Available on Amazon
With its opening text about ‘first love’ and a sinister musical cue, Clinger sets the tone right away for a typical boy meets girl high school drama where something might be amiss. Initially the opening 10 minutes or so keep up with the first part of that premise as Fern (Jennifer Laporte) a promising science and athletics enthusiast hooks up with with Robert, (Vincent Martella) an awkward guitarist. The cutesy drama is coupled with a standard first date montage and some cheesy music, and things take their expected course… for just a while. However as the title suggests this is all about to get very weird very fast, and out of nowhere Robert’s interest in writing bad song lyrics and buying gifts starts to become more than an annoyance, changing into something a little obsessive. But this isn’t the only change in gears that the story will take before things get going. When Fern finally gets the courage to drop him there’s a rather nasty accident leaving her single once again. But unfortunately for her this is just the beginning of the problem.
Clinger is a ghost story rather than simply a romantic melodrama, and this bait and switch comes early on to set the scene. Both the silly characters and the splatter effects which end Fern’s relationship are a sign of things to come in this horror comedy. From here the humour levels are ramped up for better or worse, the cast grows and the story pushes on towards the supernatural while simultaneously piling up the jokes. Fern’s friends and family are a goofy bunch, from her sister trying to become an entrepreneur by making sock puppets to her religious friend who keeps making clueless innuendos during normal conversation for some reason. During the funeral scenes after Robert’s premature demise and the subsequent family dinner table scenes, there are all kinds of strange and awkward moments and comic dialogue which lends it a particularly silly tone. It’s the kind of thing that could be very dry and tedious if there was any sense of seriousness involved. Realism and any sort of pretence are not on the cards here.
The cast are pretty good for what is required of a young ensemble, with the teen romance and high school clique scenes feeling natural, if a little one dimensional. But this isn’t the place for character development unless you count sock puppet grief counselling. There are plenty of other typical clichés in the supporting cast with Fern trying to get help from airhead lab partners and meat head jocks along the way. It does look and feel like a TV show a lot of the time which is unfortunate since a certain amount of creativity has gone into this, but the bland daytime lighting and use of scribbled flash animation makes it seem like a kids drama; albeit one with splatter effects and cursing. Other visual elements like jump cuts showing ghostly apparitions are more annoying, but thankfully brief. The mixture of violence and oddball characters never quite meshes together, but it’s not dull at least. By the second act Robert and Fern are starting to get back together whether she likes it or not, which is where things get more interesting.

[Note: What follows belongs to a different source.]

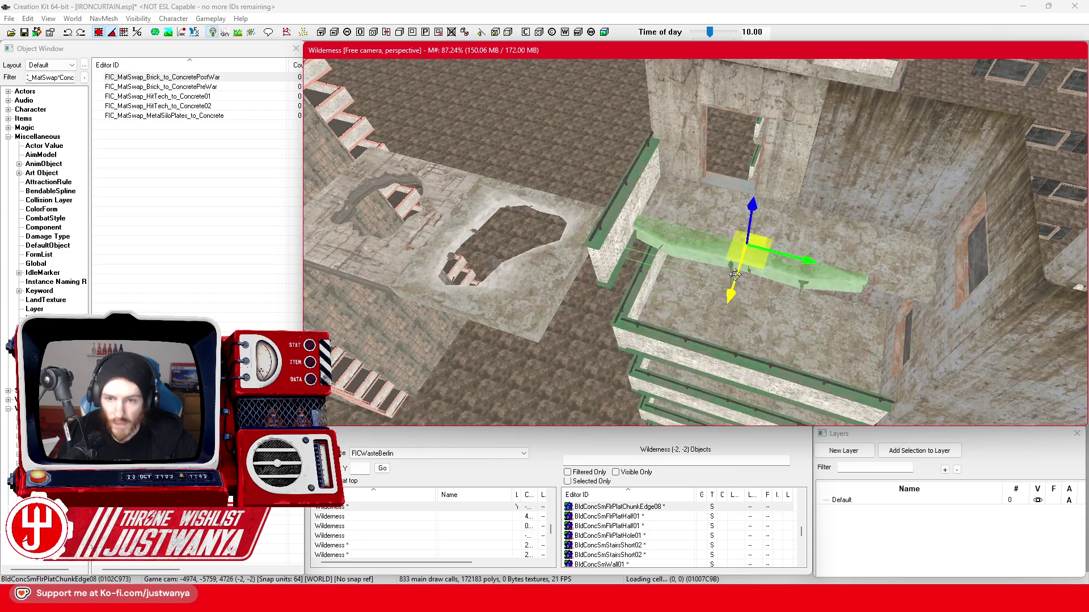
mouse_move(735, 275)
mouse_down()
mouse_move(746, 245)
mouse_move(753, 304)
mouse_up()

But this isn’t a dark story at all. It’s one which has a ‘So, You’re Dead’ pamphlet being handed out to the new arrivals at the cemetery. Even when the idea of ghostly revenge comes around it’s not exactly serious. It remains consistently silly during all of this, with flying scissors and evil stuffed toys featuring when things start to get out of control. A whole set piece is dedicated to a puppet attack, which is the mixture of stupid and gory I can get behind. For a story featuring ethereal entities there are a lot of strangely physical attacks involved from both sides, which adds to the fun. There are no surprises in store when it comes to the plot, although the tangent involving a local ghost hunter and the rules of dispelling unwanted spirits are unexpected enough to keep it going. Soon enough Robert figures out that hanging around the living won’t be a lasting option and he starts to consider the kind of drastic alternatives you’d expect.

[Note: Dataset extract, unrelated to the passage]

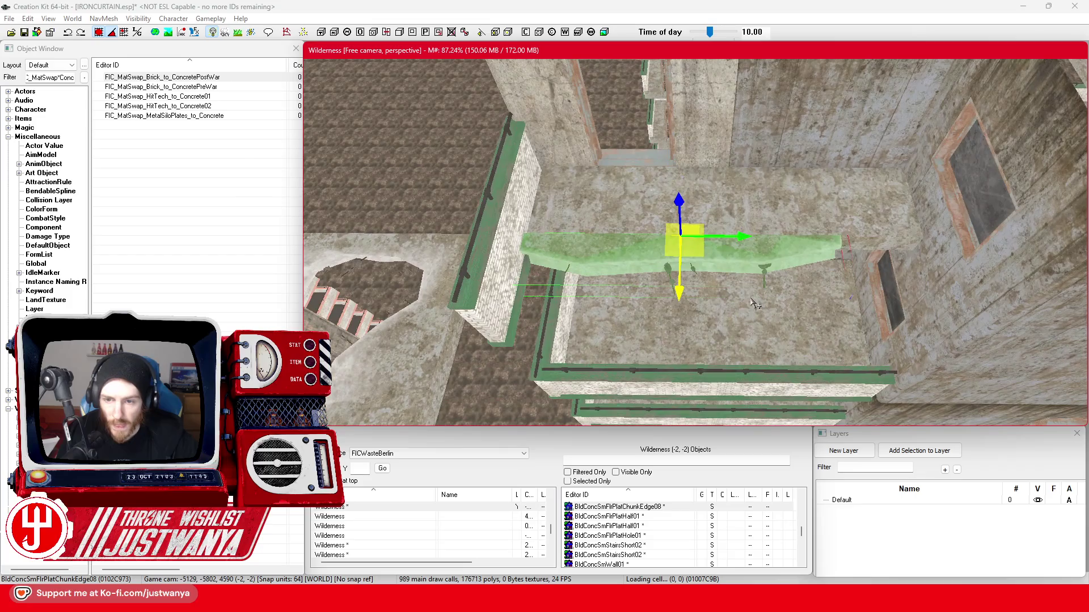
click(681, 320)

The stranger elements here stop the repetitive class room tropes becoming too irritating, especially the tooling up scenes involving anti-ghost weapons and pills that make the dead visible to Fern’s friends. The big finale in which Fern’s race track qualifier is interrupted by Robert’s new graveyard pals is particularly silly, but it sums the whole thing up as the dialogue gets dumber and the effects get bigger. The levels of absurdity reach their peak once everyone bands together to come to her aide, and it makes for a likeable if nonsensical climax. This isn’t anything you haven’t seen before in terms of both romantic tales which combine either death or horror, as well as anything utilising the standard type of low budget blood and guts, but it’s got enough charm and amusement value to keep things together more or less.